EN DIRECT AVEC Michel Tetu

EN DIRECT AVEC Michel Tetu

Ancien directeur technique Renault Sport, Liger F1, et Larousse, 1er conseiller technique de Mygale. Personnalité phare dans l’histoire de Mygale, Michel Tetu a accepté de répondre à notre interview décalée.

  • Départementale sinueuse ou autoroute ?

J’aime bien les routes départementales pour pouvoir bénéficier des paysages et d’un certain agrément de conduite, à condition que ces routes soient en bon état, car avec les pneus modernes « taille basse » cela devient vite inconfortable. Il faut aussi que je n’ai pas d’objectif précis pour l’heure d’arrivée à destination !

Dans la majorité des cas, j’utilise le réseau autoroutier qui, pour moi, est beaucoup plus sûr et rassurant en cas de difficulté.

  • Moteur à combustion, électrique ou à hydrogène ?

Pour l’instant, moteur à combustion interne, diesel, qui dans sa version actuelle et bien réglé ne pollue guère plus que les autres moteurs, compte tenu du fait qu’en outre il consomme moins à puissance égale.

L’avenir c’est probablement l’hydrogène avec la pile à combustible permettant d’alimenter les motorisations électriques de nos voitures, devenant non polluantes en fonctionnement, et sans avoir la hantise de se retrouver avec une batterie faible et longue à recharger dans la situation d’aujourd’hui.

Il faudra attendre des prix abordables pour ce type de motorisation, ainsi qu’un réseau de distribution permettant de se ravitailler facilement.

  • Votre personnalité préférée ?

Si l’on parle d’automobile, j’ai toujours eu beaucoup d’admiration pour Gian Paolo Dallara.

Il a réalisé tout ce qu’un ingénieur aimerait faire. Dessiner et étudier des voitures, GT routières comme la Miura, et sportives, Stratos et autres Lancia compétitions, travailler pour Ferrari sur différents modèles GT et également compétition, construire ses propres voitures, faire construire une soufflerie et ainsi pouvoir étudier pour le compte de grand constructeurs comme Toyota des voitures mythiques, pour Le Mans notamment, étudier et fabriquer des Formules 1 portant son nom et enfin mettre sur pied des productions importantes de différentes catégories de voitures pour les courses Indy Car, Formule 3, Formule 2 et bien d’autres encore. Tout cela en investissant dans les technologies modernes de calcul et dans les fabrications composite il y a longtemps déjà .

  • Votre circuit préféré ?

Beaucoup de circuits ont leur singularité et il n’y en a pas un qui regroupe tout ce que l’on peut aimer.

J’en choisirais deux, Zeltweg en Autriche pour son tracé vallonné avec de grandes courbes rapides et sa situation dans un contexte naturel très accueillant et verdoyant.

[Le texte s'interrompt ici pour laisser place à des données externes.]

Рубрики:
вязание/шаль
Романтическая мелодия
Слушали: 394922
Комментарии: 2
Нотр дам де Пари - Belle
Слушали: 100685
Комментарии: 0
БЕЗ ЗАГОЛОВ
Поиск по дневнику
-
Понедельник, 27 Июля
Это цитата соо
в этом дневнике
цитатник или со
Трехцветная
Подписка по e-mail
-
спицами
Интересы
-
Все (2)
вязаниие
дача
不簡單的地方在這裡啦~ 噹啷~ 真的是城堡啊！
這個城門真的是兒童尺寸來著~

A l’opposé, j’apprécie également le circuit Gilles Villeneuve, sur l’île Notre Dame à Montréal, très peu dénivelé, avec son tracé comportant des passages très délicats ne tolérant pas l’erreur du pilote !

  • Qu’aimez-vous dans le sport automobile ?

La lutte entre pilotes exploitant à la limite des voitures aujourd’hui très sophistiquées, pour lesquelles sécurité et fiabilité sont omniprésentes.

En F1 par exemple, même si les « passes d’armes » sont plus rares aujourd’hui qu’il y a 30 ou 40 ans, les séances de qualifications sont par contre un exercice extraordinaire de concentration et de maitrise du pilote pour exploiter la limite de l’engin !

Les autres disciplines sont plus proches de courses monotypes, à part les Rallyes, discipline pour moi dangereuse malgré les normes de sécurité imposées, pour lesquels les pilotes doivent s’adapter aux conditions aléatoires tout en étant proche des limites avec toutefois des voitures heureusement plus faciles à piloter physiquement qu’elles ne l’étaient il y a 40 ans !

  • Que détestez-vous dans le sport automobile ?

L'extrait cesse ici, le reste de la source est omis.